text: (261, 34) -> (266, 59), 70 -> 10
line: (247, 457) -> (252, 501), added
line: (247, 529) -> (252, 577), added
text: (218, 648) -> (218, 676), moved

===

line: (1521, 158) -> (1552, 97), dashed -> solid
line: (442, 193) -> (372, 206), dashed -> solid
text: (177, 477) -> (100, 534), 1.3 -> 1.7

===

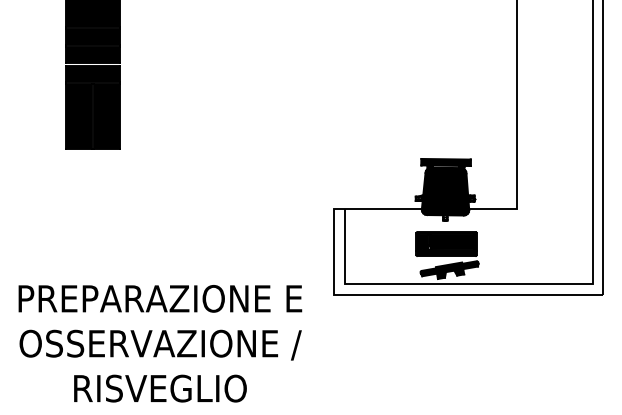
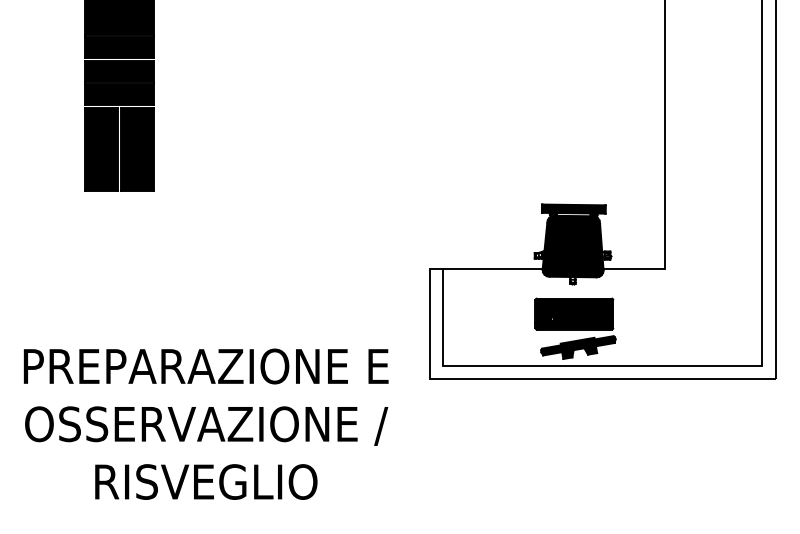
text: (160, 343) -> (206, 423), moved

===

**Problem to work on**:
Within the data above, the lines from the one with "line: (1521, 158)" to the one with "text: (177, 477) -> (100, 534), 1.3 -> 1.7" must be repeated exactly; no other line belongs in the answer.

**Written response**:
line: (1521, 158) -> (1552, 97), dashed -> solid
line: (442, 193) -> (372, 206), dashed -> solid
text: (177, 477) -> (100, 534), 1.3 -> 1.7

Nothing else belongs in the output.